The code for our three task functions look something like:

#
#   STAGE 1 fasta->sam
#
def map_dna_sequence(input_file,               # 1st parameter is Input
output_file):              # 2nd parameter is Output
"""
Sketch of real mapping function
We can do the mapping ourselves
or call some other programme:
os.system("stampy %s %s..." % (input_file, output_file))
"""
ii = open(input_file)
oo = open(output_file, "w")

#
#   STAGE 2 sam->bam
#
def compress_sam_file(input_file,              # Input  parameter
output_file):            # Output parameter
"""
Sketch of real compression function
"""
ii = open(input_file)
oo = open(output_file, "w")

#
#   STAGE 3 bam->statistics
#
def summarise_bam_file(input_file,             # Input  parameter
output_file,            # Output parameter
extra_stats_parameter): # 1 or more extra parameters as required
"""
Sketch of real analysis function
"""
ii = open(input_file)
oo = open(output_file, "w")


If we were calling our functions manually, without the benefit of Ruffus, we would need the following sequence of calls:

# STAGE 1
map_dna_sequence("a.fasta", "a.sam")
map_dna_sequence("b.fasta", "b.sam")
map_dna_sequence("c.fasta", "c.sam")

# STAGE 2
compress_sam_file("a.sam", "a.bam")
compress_sam_file("b.sam", "b.bam")
compress_sam_file("c.sam", "c.bam")

# STAGE 3
summarise_bam_file("a.bam", "a.statistics")
summarise_bam_file("b.bam", "b.statistics")
summarise_bam_file("c.bam", "c.statistics")


### 4. @transform syntax¶

1. The 1st parameter for @transform is the Input.
This is either the set of starting data or the name of the previous pipeline function.
Ruffus chains together the stages of a pipeline by linking the Output of the previous stage into the Input of the next.
2. The 2nd parameter is the current suffix
(i.e. our Input file extensions of ".fasta" or ".sam" or ".bam")
3. The 3rd parameter is what we want our Output file name to be after suffix string substitution (e.g. .fasta - > .sam).
This works because we are using a sane naming scheme for our data files.
4. Other parameters can be passed to @transform and they will be forwarded to our python pipeline function.

The functions that do the actual work of each stage of the pipeline remain unchanged.
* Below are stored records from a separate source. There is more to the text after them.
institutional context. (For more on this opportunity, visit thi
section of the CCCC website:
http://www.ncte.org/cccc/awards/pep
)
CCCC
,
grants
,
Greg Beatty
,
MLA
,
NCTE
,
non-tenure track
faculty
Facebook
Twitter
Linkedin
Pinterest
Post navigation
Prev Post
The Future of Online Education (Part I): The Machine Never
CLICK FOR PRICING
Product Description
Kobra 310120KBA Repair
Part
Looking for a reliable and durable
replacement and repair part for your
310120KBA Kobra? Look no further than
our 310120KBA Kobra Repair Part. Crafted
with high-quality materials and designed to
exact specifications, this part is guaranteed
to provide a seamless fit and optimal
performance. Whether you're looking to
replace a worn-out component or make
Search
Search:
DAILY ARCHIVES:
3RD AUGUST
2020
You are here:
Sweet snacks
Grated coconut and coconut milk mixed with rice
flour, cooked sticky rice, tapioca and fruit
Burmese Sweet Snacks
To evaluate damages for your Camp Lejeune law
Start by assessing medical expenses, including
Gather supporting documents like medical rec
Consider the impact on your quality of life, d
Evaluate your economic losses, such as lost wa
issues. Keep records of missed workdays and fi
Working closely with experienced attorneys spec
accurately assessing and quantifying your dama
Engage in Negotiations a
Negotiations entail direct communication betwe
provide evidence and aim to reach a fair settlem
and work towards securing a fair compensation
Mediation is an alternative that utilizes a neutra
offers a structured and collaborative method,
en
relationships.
The role of Ruffus is to make sure each is called in the right order, with the right parameters, running in parallel (using multiprocessing if desired).

### 5. Run the pipeline!¶

Note

Key Ruffus Terminology:

A task is an annotated python function which represents a recipe or stage of your pipeline.
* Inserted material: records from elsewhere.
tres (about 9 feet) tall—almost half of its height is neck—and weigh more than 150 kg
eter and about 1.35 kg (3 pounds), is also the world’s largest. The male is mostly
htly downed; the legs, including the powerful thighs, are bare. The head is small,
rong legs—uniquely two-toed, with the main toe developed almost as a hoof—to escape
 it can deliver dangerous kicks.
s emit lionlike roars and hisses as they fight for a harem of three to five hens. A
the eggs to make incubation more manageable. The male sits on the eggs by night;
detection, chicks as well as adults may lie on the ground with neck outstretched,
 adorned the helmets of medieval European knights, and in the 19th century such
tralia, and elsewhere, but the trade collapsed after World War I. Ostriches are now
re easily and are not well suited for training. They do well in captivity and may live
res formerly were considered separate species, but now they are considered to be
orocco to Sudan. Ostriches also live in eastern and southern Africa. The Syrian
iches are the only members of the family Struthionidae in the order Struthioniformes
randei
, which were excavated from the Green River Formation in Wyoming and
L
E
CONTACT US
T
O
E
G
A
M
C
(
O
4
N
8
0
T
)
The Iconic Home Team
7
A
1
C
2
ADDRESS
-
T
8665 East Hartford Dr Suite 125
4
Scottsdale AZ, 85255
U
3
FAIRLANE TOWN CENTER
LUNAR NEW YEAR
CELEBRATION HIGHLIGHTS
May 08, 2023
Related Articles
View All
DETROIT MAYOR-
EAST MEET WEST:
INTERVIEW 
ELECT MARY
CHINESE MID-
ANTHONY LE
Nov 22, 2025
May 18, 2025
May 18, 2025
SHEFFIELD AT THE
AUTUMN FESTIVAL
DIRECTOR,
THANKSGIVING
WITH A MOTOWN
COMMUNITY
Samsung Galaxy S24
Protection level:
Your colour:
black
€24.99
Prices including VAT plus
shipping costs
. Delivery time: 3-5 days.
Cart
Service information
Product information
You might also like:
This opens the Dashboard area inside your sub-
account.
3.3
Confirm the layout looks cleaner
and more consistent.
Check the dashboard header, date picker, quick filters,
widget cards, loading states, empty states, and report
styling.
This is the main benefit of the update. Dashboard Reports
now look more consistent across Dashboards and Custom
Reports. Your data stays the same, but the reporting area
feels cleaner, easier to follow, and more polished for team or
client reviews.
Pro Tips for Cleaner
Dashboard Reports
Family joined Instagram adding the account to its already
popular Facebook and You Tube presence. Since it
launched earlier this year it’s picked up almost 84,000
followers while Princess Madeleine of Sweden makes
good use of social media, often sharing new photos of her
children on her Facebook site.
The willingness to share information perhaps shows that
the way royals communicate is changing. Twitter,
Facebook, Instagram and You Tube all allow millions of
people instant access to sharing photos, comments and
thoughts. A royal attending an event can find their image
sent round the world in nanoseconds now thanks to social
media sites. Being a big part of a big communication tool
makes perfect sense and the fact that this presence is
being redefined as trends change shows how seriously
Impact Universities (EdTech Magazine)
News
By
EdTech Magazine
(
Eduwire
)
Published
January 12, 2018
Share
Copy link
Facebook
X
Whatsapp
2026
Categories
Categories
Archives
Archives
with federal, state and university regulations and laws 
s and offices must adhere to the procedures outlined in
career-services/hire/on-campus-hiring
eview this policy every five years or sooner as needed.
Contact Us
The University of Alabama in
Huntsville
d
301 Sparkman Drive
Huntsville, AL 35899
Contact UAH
A job is each time your recipe is applied to a piece of data, i.e. each time Ruffus calls your function.

Each task or pipeline recipe can thus have many jobs each of which can work in parallel on different data.
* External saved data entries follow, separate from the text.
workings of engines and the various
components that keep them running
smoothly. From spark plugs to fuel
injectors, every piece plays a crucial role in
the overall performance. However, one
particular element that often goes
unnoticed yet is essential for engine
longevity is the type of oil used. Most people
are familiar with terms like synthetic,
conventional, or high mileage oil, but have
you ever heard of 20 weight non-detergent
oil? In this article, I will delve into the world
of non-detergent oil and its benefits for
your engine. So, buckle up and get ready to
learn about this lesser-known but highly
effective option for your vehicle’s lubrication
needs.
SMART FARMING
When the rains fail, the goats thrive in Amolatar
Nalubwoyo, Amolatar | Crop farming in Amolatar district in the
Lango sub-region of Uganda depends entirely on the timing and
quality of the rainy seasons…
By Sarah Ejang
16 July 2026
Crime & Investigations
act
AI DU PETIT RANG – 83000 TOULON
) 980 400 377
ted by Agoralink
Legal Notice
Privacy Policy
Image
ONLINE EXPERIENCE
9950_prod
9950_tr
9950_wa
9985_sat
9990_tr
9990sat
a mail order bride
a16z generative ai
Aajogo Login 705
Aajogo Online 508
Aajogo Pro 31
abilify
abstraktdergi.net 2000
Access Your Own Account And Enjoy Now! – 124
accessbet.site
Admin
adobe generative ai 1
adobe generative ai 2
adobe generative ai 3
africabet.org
Now we can run the pipeline with the Ruffus function pipeline_run:

pipeline_run()


This produces three sets of results in parallel, as you might expect:

>>> pipeline_run()
Job  = [a.fasta -> a.sam] completed
Job  = [b.fasta -> b.sam] completed
Job  = [c.fasta -> c.sam] completed
Job  = [a.sam -> a.bam] completed
Job  = [b.sam -> b.bam] completed
Job  = [c.sam -> c.bam] completed
Job  = [a.bam -> a.statistics, use_linear_model] completed
Job  = [b.bam -> b.statistics, use_linear_model] completed
Job  = [c.bam -> c.statistics, use_linear_model] completed


To work out which functions to call, pipeline_run finds the last task function of your pipeline, then works out all the other functions this depends on, working backwards up the chain of dependencies automatically.

We can specify this end point of your pipeline explicitly:

>>> pipeline_run(target_tasks = [summarise_bam_file])


This allows us to only run part of the pipeline, for example:

>>> pipeline_run(target_tasks = [compress_sam_file])


Note

The example code can be copied and pasted into a python command shell.